Broadcom had reportedly been in talks to acquire a portion of beleaguered chip giant Intel. Those reports suggested Broadcom would acquire Intel’s chip-design business and that Taiwan Semiconductor Manufacturing Co. (TSMC) might purchase Intel’s production facilities.

That rumored move could bolster Broadcom’s growing AI opportunities, which also continue to grow.

Revenues tied to AI semiconductors increased 46 percent year-over-year to $4.4 billion in the quarter. AI-related networking revenues surged a staggering 170 percent year-over-year and accounted for 40 percent of Broadcom’s total AI revenues.

Tan said he views customers as maintaining their AI-related investment appetite “despite the uncertain economic environment. In fact, what we've seen recently is that they are doubling down on inference in order to monetize their platforms. And reflecting this, we may actually see an acceleration of demand into the back half of 2026 to meet urgent demand for inference.”

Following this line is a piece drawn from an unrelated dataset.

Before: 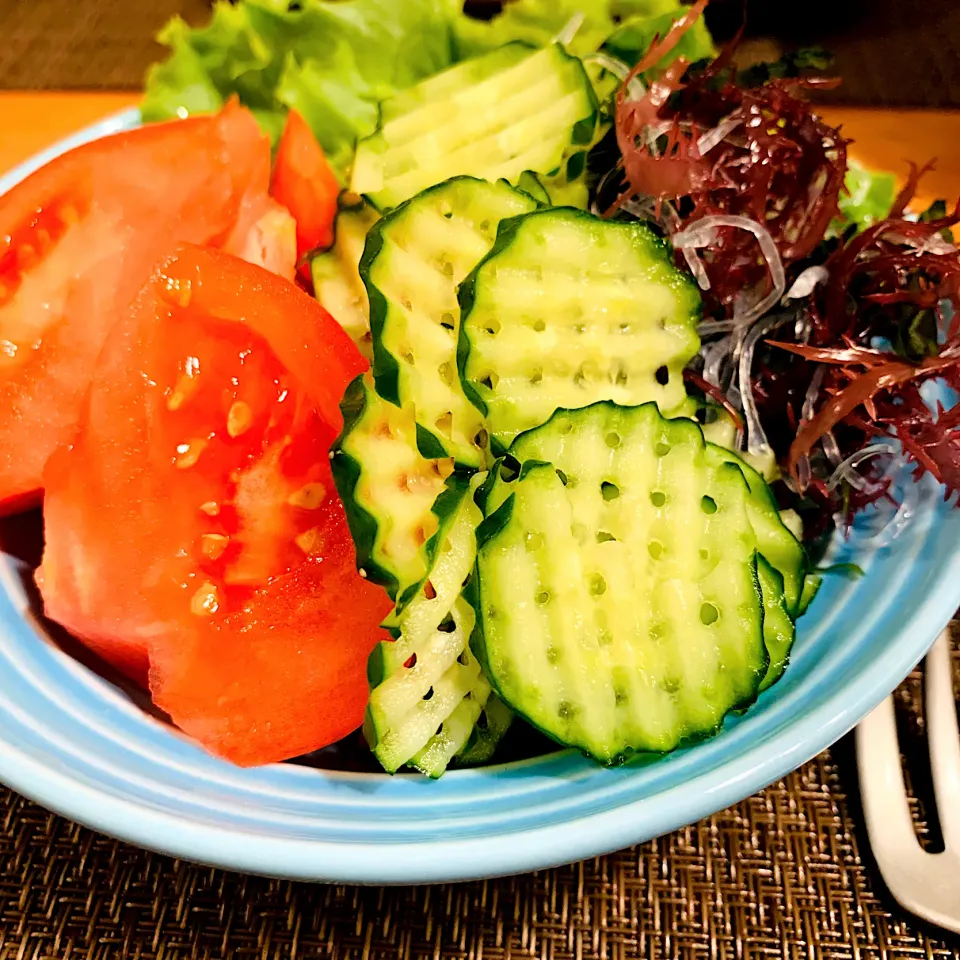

Broadcom this week further fueled that opportunity with the release of its latest Tomahawk 6 switch series networking chip that is targeted at large AI clusters. Broadcom claims the new series is the first to deliver 102.4 Tb/s of switching capacity in a single chip, double the bandwidth of any Ethernet switch currently available.

William Blair noted in a report earlier this year that Broadcom supplies custom chips to Google, Meta, and Bytedance, and also noted that Broadcom hinted at a pair of new hyperscale customers it was working through a validation process with that the analyst firm suspects are OpenAI and Apple.

“Altogether, Broadcom’s commentary on its AI opportunity with customers was a positive reinforcement for our AI thesis, highlighting that despite some ongoing investor concerns about scaling laws and pre-/post-training compute needs, the largest hyperscalers remain steadfast in their plans to continue scaling out their AI clusters over the next few years,” William Blair noted in its report.